India: A Historic Crypto Ruling
March 4, 2020
India’s Supreme Court today announced a historic ruling: they overturned The Reserve Bank of India’s 2018 circular that effectively banned cryptocurrency trading, making it illegal for crypto exchanges to link to bank accounts. The Court has now ruled that circular as “unconstitutional”. This has re-opened up the world’s largest democracy, steeped in thousands-year old entrepreneurial culture, to the crypto sector. Just hours before the ruling, I flew back from a week in India meeting with entrepreneurs in the sector – it was apparent over the last week that innovators continued to innovate under adverse conditions, and those that had a mission to provide broader financial access to the world’s (soon to be) largest and youngest population were not dissuaded from building solutions to reach the masses.

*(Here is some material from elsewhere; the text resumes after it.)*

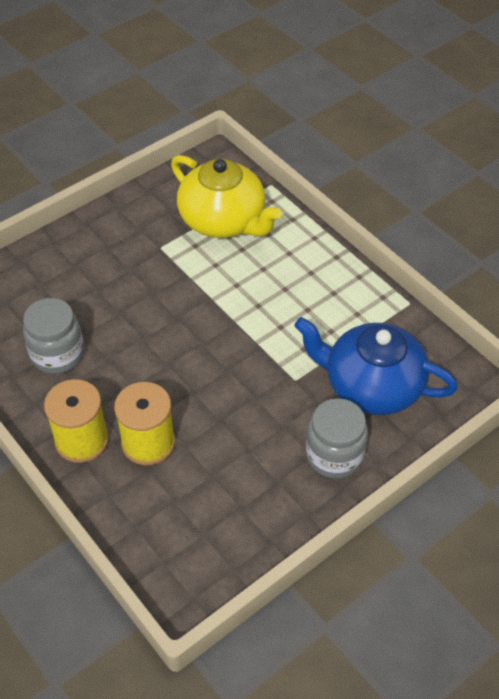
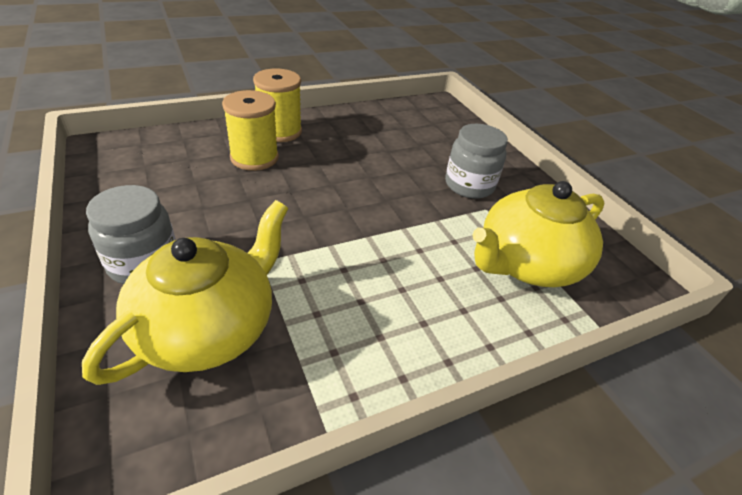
camera: 100 degrees right, 10 degrees down
grey jar [23,298,84,374] -> grey jar moved to [445,124,508,199]
blue teapot [294,317,458,415] -> yellow teapot [82,200,288,385]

In November 2016 I was in India when the government announced their demonetisation scheme – taking large bank notes out of circulation suddenly in an effort to move weed out “black market” cash (and, in my longstanding view, to force more transactions to a mobile/digital format so that they could be more easily tracked). The price of Bitcoin on Indian exchanges instantly traded at premiums to other exchanges, with record volumes. People from all socioeconomic levels saw that the government could deem their hard-earned cash illegal literally overnight, a case study on why a decentralized digital currency like Bitcoin matters. Future\Perfect Venture invested in one of the first Indian cryptocurrency exchanges, Unocoin, that year.

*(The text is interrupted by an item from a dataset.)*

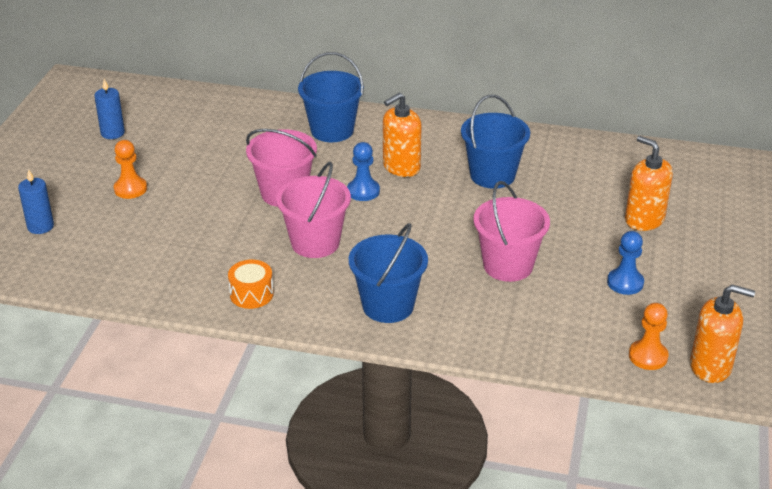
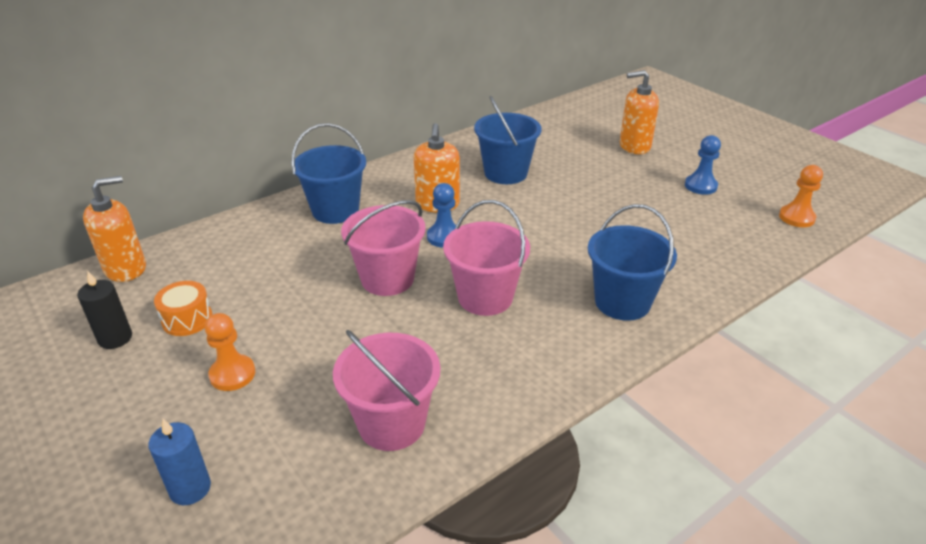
camera: 50 degrees left, 0 degrees up
blue candle [94,79,125,139] -> black candle [77,271,132,349]
orange drum [228,260,274,309] -> orange drum moved to [154,281,212,336]
pink bucket [473,181,550,282] -> pink bucket moved to [333,330,440,451]
orange soap dispenser [690,284,755,383] -> orange soap dispenser moved to [83,176,146,282]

While fintech flourished and the numbers of the unbanked decreased thanks to many government initiatives over the ensuing years, the Reserve Bank of India followed China’s ban on crypto as it threatened their control over monetary policy. Unocoin led a legal challenge to the RBI circular, joined by Wazir (recently acquired buy Binance) and other companies in the space. It’s been a tough couple of years for these entrepreneurs – they should all tell their own stories – but they persevered in bringing financial freedom to their 1B+ fellow citizens. In the end the court ruled that this was a constitutional right, and we should all be thankful that they fought for this right.